The Court of Cassation’s ruling affirms that the denial or hindering of the performance of duties, like professional demotion, entails the infringement of the fundamental right to the free expression of the worker’s personality in the workplace, causing a prejudice that affects the professional and social life of the person concerned. Such an injury takes on an “undoubted financial nature”, which makes the injury “susceptible to compensation and assessment, even on an equitable basis.”

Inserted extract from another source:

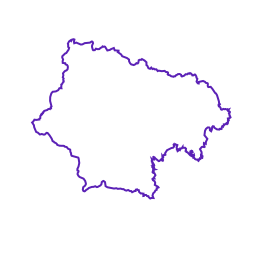 the district of Mandoto, Vakinankaratra, Madagascar, rotated 23°
{"feature_id": "10022922B69129581267436", "entity_name": "Mandoto", "entity_type": "district", "adm_level": 2, "iso_a3": "MDG", "parent_name": "Madagascar", "parent_adm1": "Vakinankaratra", "projection": "mercator", "projection_center": [46.306, -19.727], "detail": "fine", "context": "isolated", "style": "outline", "palette": "violet", "viewbox_px": 256, "rotation_deg": 23, "n_neighbors": 0, "source": "geoboundaries", "source_scale": "gbopen_adm2", "svg_char_len": 5799}
<svg xmlns="http://www.w3.org/2000/svg" viewBox="0 0 256 256"><g transform="rotate(23 128 128)"><path d="M217.5,81.2L216.8,81.2L216.2,80.2L217.6,79.2L218.2,78.2L217.2,77.1L216.7,77.1L216.1,75.9L215.3,75.3L215.7,74.0L215.4,73.3L214.7,73.1L214.1,73.5L213.3,73.1L213.5,71.6L213.1,72.0L212.3,71.8L211.9,72.4L210.3,72.4L209.3,73.1L208.2,73.2L207.3,74.5L206.3,74.5L205.2,73.2L203.5,72.2L203.1,72.5L202.5,71.8L202.3,71.2L203.1,70.7L203.3,70.2L202.1,69.5L201.3,68.0L197.1,63.0L195.4,61.8L194.5,61.7L190.4,59.0L188.0,57.8L186.3,58.8L185.6,58.8L184.9,58.0L184.3,56.2L183.7,55.7L181.9,56.0L180.8,55.4L178.7,55.4L175.2,57.9L175.7,59.4L175.0,59.6L174.0,59.2L173.0,58.5L172.6,55.6L171.3,54.9L170.8,53.9L169.1,52.6L168.3,52.8L167.8,53.9L166.8,54.4L166.5,54.0L165.5,53.9L165.1,53.3L163.6,53.2L163.1,54.2L162.1,54.2L161.5,55.5L160.0,56.0L159.3,57.8L157.5,59.5L156.9,59.4L156.1,58.3L154.5,58.1L152.9,58.9L152.7,59.5L151.6,60.6L151.3,61.9L150.2,62.4L150.0,63.0L147.4,63.5L146.3,63.1L144.2,63.4L143.5,63.0L143.5,61.8L143.1,61.3L142.4,61.2L140.9,61.6L139.4,61.1L136.9,62.5L133.9,63.2L133.1,64.0L131.2,62.9L129.7,63.6L128.5,63.3L127.5,64.2L125.8,63.3L125.2,64.9L123.5,65.0L121.4,63.1L120.4,62.9L119.3,60.3L116.8,59.4L113.9,59.1L113.5,60.1L112.3,60.5L111.4,61.4L112.0,63.9L111.7,64.8L110.4,65.0L110.0,66.3L108.7,67.8L106.1,68.2L104.5,67.5L102.9,66.1L102.2,64.6L99.7,64.0L94.6,64.2L93.0,63.0L89.0,62.1L89.3,61.1L89.1,60.5L85.4,61.7L83.7,59.9L81.5,62.1L80.8,63.2L78.7,64.7L75.2,62.2L74.5,62.2L73.8,62.8L72.7,62.8L72.4,64.0L71.5,64.9L70.7,66.6L68.9,67.4L67.5,67.5L67.0,69.3L65.6,70.0L65.1,69.8L63.1,67.3L62.7,66.0L62.7,63.6L62.0,62.7L61.2,62.4L60.7,62.6L59.6,64.3L55.0,66.8L53.4,68.8L52.0,69.6L47.0,69.6L45.4,71.0L44.5,69.7L44.1,67.5L43.3,67.5L41.9,68.5L41.7,70.1L40.9,69.7L39.9,71.4L39.7,73.9L40.4,74.7L41.2,76.7L42.5,77.2L42.7,79.0L41.9,83.1L41.0,84.0L39.5,87.6L39.9,88.8L41.5,90.3L41.7,92.0L42.5,93.6L44.9,92.9L45.6,93.8L47.3,93.8L48.4,94.6L49.0,95.8L49.4,97.6L48.9,99.0L47.9,99.9L47.4,100.9L46.8,103.1L47.9,104.7L48.2,106.9L49.4,107.6L49.5,109.0L50.5,109.9L50.7,110.6L50.3,111.1L50.2,113.0L49.6,114.1L50.3,115.3L50.4,116.3L51.2,117.4L49.3,118.2L49.0,120.4L47.3,122.5L44.5,124.1L43.9,126.1L44.3,129.9L45.7,133.5L49.2,138.1L48.8,138.9L49.5,140.0L48.9,140.5L48.8,141.0L48.3,140.9L47.1,141.9L46.7,142.9L44.2,145.0L44.0,147.2L43.5,147.2L43.6,148.3L42.9,148.8L42.8,149.4L43.3,149.6L42.6,151.1L43.4,153.3L42.8,154.1L43.1,154.8L40.4,156.4L38.6,156.9L38.2,159.3L37.6,160.4L40.3,162.2L41.4,164.0L45.0,167.5L46.8,167.5L49.4,168.4L51.0,167.2L53.2,167.0L54.0,166.4L54.9,164.3L55.9,164.0L58.5,165.3L61.9,167.6L63.8,169.6L64.8,169.5L66.0,170.1L67.1,170.0L68.6,170.4L69.5,171.2L72.1,171.0L75.6,169.6L76.3,169.5L76.9,169.9L79.0,169.5L80.9,170.5L83.2,170.5L84.3,172.5L85.4,173.4L86.1,174.8L87.0,175.6L93.7,174.7L94.3,175.1L96.8,179.2L97.5,182.8L97.4,185.5L98.0,186.8L98.7,186.7L99.3,187.0L99.5,187.9L99.3,189.2L99.6,190.2L100.9,191.3L102.5,192.0L106.9,192.0L109.3,193.5L110.9,195.5L111.2,196.4L111.0,197.9L109.9,200.0L110.5,202.4L111.6,203.4L112.7,203.3L113.1,202.9L113.6,201.5L114.8,199.8L115.4,198.5L117.7,196.4L119.3,195.6L120.6,194.4L122.3,194.6L123.0,194.2L125.1,191.6L125.5,190.2L125.0,188.0L125.7,186.7L126.2,186.3L128.0,186.8L130.1,190.3L132.2,190.6L138.8,189.2L140.8,188.0L142.4,188.0L144.8,186.7L146.6,186.5L147.8,186.0L149.4,186.4L150.9,186.3L152.4,185.0L154.4,185.3L155.5,184.8L156.9,185.5L158.7,183.4L159.6,183.0L159.3,181.7L160.4,180.9L161.3,181.3L162.2,181.0L163.2,182.5L165.3,183.3L166.4,182.7L167.0,182.8L167.9,182.4L168.7,184.6L169.2,184.3L169.4,183.2L170.9,182.6L172.1,183.2L173.4,182.8L174.1,183.6L176.0,184.2L177.1,183.1L178.8,182.5L177.0,180.7L176.7,178.3L177.5,176.6L177.6,174.9L178.6,173.6L177.9,172.3L179.3,170.8L178.7,170.4L174.9,169.9L174.5,167.9L173.3,166.6L171.4,166.3L170.4,165.4L170.6,164.9L172.0,164.2L171.2,163.7L171.7,160.7L169.9,159.2L168.9,159.5L167.9,159.0L168.6,157.6L168.2,157.1L167.6,157.3L167.4,156.5L169.0,155.5L167.3,155.4L167.5,154.3L167.3,154.0L166.1,154.2L166.4,154.9L165.5,154.4L165.4,153.7L166.1,154.0L166.7,153.6L166.5,153.0L165.8,153.0L166.7,152.2L166.0,151.3L164.6,151.3L164.3,150.9L164.5,150.3L163.6,149.6L163.1,149.7L162.6,148.8L162.7,148.0L162.2,147.4L163.0,147.7L163.1,147.3L164.2,146.9L162.6,144.9L162.8,144.6L164.0,144.7L165.0,145.3L169.2,146.5L169.8,146.1L170.8,143.8L172.3,144.7L172.8,144.6L172.8,143.8L171.7,142.7L171.9,141.3L171.5,141.0L171.0,141.2L170.5,140.2L171.3,140.7L171.6,138.7L172.5,138.5L172.9,138.0L172.0,136.7L172.6,133.2L175.7,129.6L177.2,128.5L177.7,126.8L176.5,125.6L176.7,124.9L177.3,125.4L178.1,124.4L179.1,124.8L179.6,124.4L180.1,124.4L180.4,127.2L181.2,127.8L181.4,128.8L181.9,128.9L182.7,129.9L183.1,129.3L183.0,127.9L184.4,128.1L184.4,127.3L184.0,126.5L185.4,125.8L185.7,124.1L186.1,124.9L188.2,123.9L189.5,124.4L190.0,126.6L190.6,126.5L191.2,127.3L192.2,127.1L194.8,128.3L194.8,127.3L195.2,126.9L194.5,125.2L195.3,124.1L196.1,124.1L196.9,125.0L196.1,125.8L196.2,128.0L196.6,128.9L197.9,129.0L198.0,128.4L197.6,127.5L198.0,127.3L199.1,128.0L199.3,127.1L199.7,127.7L199.4,129.1L199.8,129.9L200.6,129.6L201.9,130.4L203.3,130.4L204.8,129.6L205.3,130.6L205.7,130.7L206.0,127.8L206.8,128.0L207.0,126.7L208.0,126.5L207.6,124.8L206.8,124.6L206.1,125.1L205.5,123.8L206.0,123.2L205.1,121.4L202.5,119.3L203.3,116.7L203.8,116.2L205.6,115.8L205.9,115.4L204.2,113.3L203.8,112.2L205.8,112.2L205.1,110.3L205.3,107.0L201.2,104.8L200.0,100.5L200.1,98.4L201.1,96.4L202.4,95.8L203.4,96.2L204.3,98.1L205.8,98.5L205.8,96.7L205.1,94.3L205.4,93.2L206.4,93.0L207.3,94.0L210.4,94.5L212.6,93.8L212.7,93.0L214.0,92.7L214.5,92.2L214.0,90.9L214.1,89.5L214.8,89.6L214.6,89.0L215.3,88.2L214.8,87.2L216.2,86.5L216.7,85.2L217.7,85.7L218.0,85.2L218.0,84.6L217.6,84.5L217.7,83.5L217.3,82.7L217.6,82.5L217.5,81.7L218.4,81.8L217.5,81.2Z" fill="none" stroke="#5b21b6" stroke-width="2"/></g></svg>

If art. 2103 of the Italian Civil Code’s wording explicitly recognises the worker’s right to carry out the duties for which he has been recruited or equivalent to the last duties carried out, the worker’s consequent right “not to be left in a condition of forced inactivity and without assignment of duties, even in the absence of consequences on remuneration, must be considered to exist. The worker has the duty and right to work, to which the employer has the corresponding obligation to assign. This is because work is not only a means of earning money, but a way of expressing the professional value and dignity of each citizen.”

In overturning the Court of Appeal’s decision, the Supreme Court pointed out that, even in the absence of a persecutory intent, the conduct of an employer who leaves the employee in a condition of inactivity constitutes a violation of art. 2103 of the Italian Civil Code, and infringes the right to work, understood as “a means of expressing the personality of each citizen, and the employee professional expertise.”